Dennis Tajer, an American Airlines captain and spokesman for the Allied Pilots Association union, said that “anything that gets the average line pilot in to test that system — not the top test pilot at Boeing but an average 737 pilot — that’s realistic analysis and we’re encouraged to hear that.”

At the same time, the FAA’s Flight Standardization Board (FSB) is preparing to issue new guidelines early next month for the training that all U.S. airline pilots must receive before flying the MAX again.

In April, the board issued a draft report after reviewing the initial MCAS fix Boeing had designed, which it “found to be operationally suitable.”

That report said full-flight simulator training, which is time-consuming and expensive for the airlines, is unnecessary ahead of clearing the plane to fly again. Instead, the board recommended only a short computer-based course and classroom instruction about the new software update.

That report was shelved as Boeing’s software update kept getting pushed further out. If the new training outline coming in September sticks to the previous recommendation that simulator training is not needed, that will boost the MAX’s return-to-service schedule, which is crucial to the airlines and to Boeing.

The U.S. airline-pilot unions have said they could support such a recommendation provided that training specifically on how to handle uncommanded movement of the horizontal tail is included in the recurrent simulator training that every U.S. airline pilot must go through, typically every nine months or so.

The report by FAA’s Flight Standardization Board coming in September will have a comment period no longer than 30 days to gather input from the airlines and pilots before it’s finalized and made mandatory. This timeline meshes with Boeing’s publicly stated hope to get the MAX flying again commercially “in the early fourth quarter.”

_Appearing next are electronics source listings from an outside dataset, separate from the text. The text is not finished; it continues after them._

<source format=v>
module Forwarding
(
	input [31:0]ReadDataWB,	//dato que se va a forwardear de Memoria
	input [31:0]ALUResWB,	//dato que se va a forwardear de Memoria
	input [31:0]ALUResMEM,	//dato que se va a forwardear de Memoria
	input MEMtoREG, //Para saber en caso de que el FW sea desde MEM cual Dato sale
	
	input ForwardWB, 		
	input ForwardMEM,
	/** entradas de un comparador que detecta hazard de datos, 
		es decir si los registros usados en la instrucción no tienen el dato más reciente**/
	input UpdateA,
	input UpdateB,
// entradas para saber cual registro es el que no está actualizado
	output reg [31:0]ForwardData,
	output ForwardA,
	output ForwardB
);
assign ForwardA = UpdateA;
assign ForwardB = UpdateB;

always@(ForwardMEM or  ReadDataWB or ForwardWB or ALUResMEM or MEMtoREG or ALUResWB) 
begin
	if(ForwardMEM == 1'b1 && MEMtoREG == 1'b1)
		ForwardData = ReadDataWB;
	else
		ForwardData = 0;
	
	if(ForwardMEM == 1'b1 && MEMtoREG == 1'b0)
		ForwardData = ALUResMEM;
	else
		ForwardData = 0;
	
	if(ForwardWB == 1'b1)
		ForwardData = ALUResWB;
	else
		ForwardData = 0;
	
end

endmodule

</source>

Even if the FAA doesn’t mandate simulator training before the MAX returns to flight, there’s no guarantee for Boeing that some overseas regulators won’t come up with different requirements. But most foreign safety agencies seem likely to follow the FAA’s lead.

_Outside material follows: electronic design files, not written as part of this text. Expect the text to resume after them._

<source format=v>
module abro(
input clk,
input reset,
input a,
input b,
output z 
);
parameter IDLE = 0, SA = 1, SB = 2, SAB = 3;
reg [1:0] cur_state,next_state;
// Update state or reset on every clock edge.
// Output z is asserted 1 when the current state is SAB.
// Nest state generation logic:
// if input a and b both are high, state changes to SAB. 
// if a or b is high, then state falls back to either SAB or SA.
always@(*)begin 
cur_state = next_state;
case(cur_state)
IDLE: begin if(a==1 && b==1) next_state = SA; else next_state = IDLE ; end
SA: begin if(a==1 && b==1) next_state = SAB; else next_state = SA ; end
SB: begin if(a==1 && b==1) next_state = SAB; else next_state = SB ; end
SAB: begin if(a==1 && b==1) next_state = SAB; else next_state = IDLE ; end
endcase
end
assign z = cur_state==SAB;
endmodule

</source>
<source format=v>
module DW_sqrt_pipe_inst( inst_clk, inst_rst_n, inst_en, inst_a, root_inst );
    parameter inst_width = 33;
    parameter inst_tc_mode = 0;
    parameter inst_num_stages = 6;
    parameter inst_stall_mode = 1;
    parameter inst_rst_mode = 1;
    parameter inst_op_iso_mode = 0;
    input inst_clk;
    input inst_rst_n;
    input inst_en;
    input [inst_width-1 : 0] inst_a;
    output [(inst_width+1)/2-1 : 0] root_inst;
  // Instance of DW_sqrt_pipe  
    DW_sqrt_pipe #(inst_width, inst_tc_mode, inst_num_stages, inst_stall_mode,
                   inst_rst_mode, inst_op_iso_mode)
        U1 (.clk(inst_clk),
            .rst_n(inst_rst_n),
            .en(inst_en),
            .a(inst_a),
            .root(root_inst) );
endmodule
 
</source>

Separately, Boeing said Thursday that, contingent upon FAA clearance, it has come up with a new 737 MAX production schedule that can meet the target set by Boeing Chief Executive Dennis Muilenburg in July: ramping up to a new production level before the end of 2020.

Boeing said the production plan, which has been communicated to suppliers, “assumes a gradual increase in the 737 production rate from the current 42 per month to 57 per month in 2020.”

On Thursday, Reuters outlined the planned incremental steps, citing supplier sources. The Reuters report said Boeing’s plan is to increase production from 42 to 47 aircraft per month in October, as soon as regulatory approval to fly is granted. It would then increase production to the pre-crash rate of 52 aircraft per month in February, and to 57 jets per month in June 2020.

Still, all of this timing depends upon the regulators, here and overseas.

Boeing cautioned in its statement that “while the assumption reflects Boeing’s best estimate at this time, the actual timing of return to service will be determined by the FAA and other global aviation regulatory authorities.”